Les cours mondiaux du tourteau de soja ont légèrement reculé cette semaine. Les bonnes perspectives de l’offre mondiale et une consommation plutôt atone font toujours pression sur ces cours. Ainsi, le prix à Montoir-de-Bretagne a perdu 9 €/t sur le rapproché, pour s’afficher à 481 €/t. Dans l’Union européenne, la demande de tourteaux de soja reste faible du fait de sa perte d’attractivité dans les rations animales, face aux céréales et aux tourteaux concurrents plus compétitifs. La chute des effectifs dans les élevages de volailles et de porcs pèse également sur la consommation totale du secteur animal.

D’autre part, une production record de soja est toujours attendue au Brésil, principalement dans la région du Mato Grosso, qui représente le plus grand bassin de production du pays. Les bonnes précipitations dans cet État ont en effet permis un bon développement des plantes, contribuant à d’excellents rendements. Cela devrait largement compenser la mauvaise récolte prévue au Rio Grande do Sul, où les cultures ont subi un fort déficit hydrique.

Par ailleurs, un climat d’incertitude plane sur la demande mondiale, provoqué par les craintes de ralentissement économique aux États-Unis et en Europe, ainsi qu’en Chine désormais. Le cours du porc chinois poursuit sa baisse depuis le mois de mars, mettant à mal la rentabilité des élevages.

Le prix US a lui reculé de façon plus mesurée cette semaine, perdant 1 $/t sur le rapproché à 471 $/t.
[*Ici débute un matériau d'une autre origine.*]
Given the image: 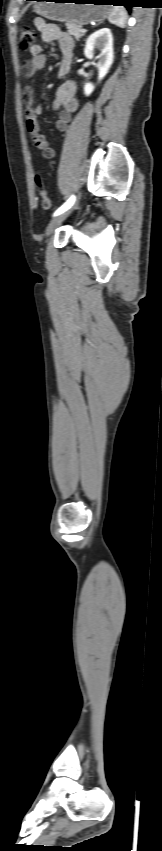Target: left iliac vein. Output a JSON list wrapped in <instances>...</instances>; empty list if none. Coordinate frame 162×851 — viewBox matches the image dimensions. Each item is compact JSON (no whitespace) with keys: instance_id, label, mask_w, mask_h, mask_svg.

La progression des semis de soja aux États-Unis fait toujours pression sur les cours de la fève et par ricochet sur celui du tourteau. Près de 19 % des surfaces ont été ensemencées au 30 avril, contre une moyenne quinquennale de 11 %, à la même période. Les conditions météorologiques ont été favorables à l’avancement des travaux dans plusieurs États, notamment dans le sud et le centre du pays. La tendance baissière a toutefois été limitée par le rythme de trituration qui s’avère toujours très dynamique. En mars, la trituration américaine a progressé de 12 % sur un mois, et de 2,6 % sur un an.
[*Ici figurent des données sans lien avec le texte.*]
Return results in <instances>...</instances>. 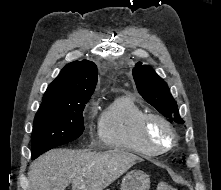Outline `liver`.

À suivre : corridor maritime en Ukraine, restrictions d’importations dans l’est de l’Union européenne, climat en Amérique du Nord (semis de blé de printemps, de maïs, de soja et de canola), en Europe (toutes cultures), conditions de croissance du maïs au Brésil, prix du pétrole, parité euro/dollar américain, situation économique mondiale, situation des marchés financiers.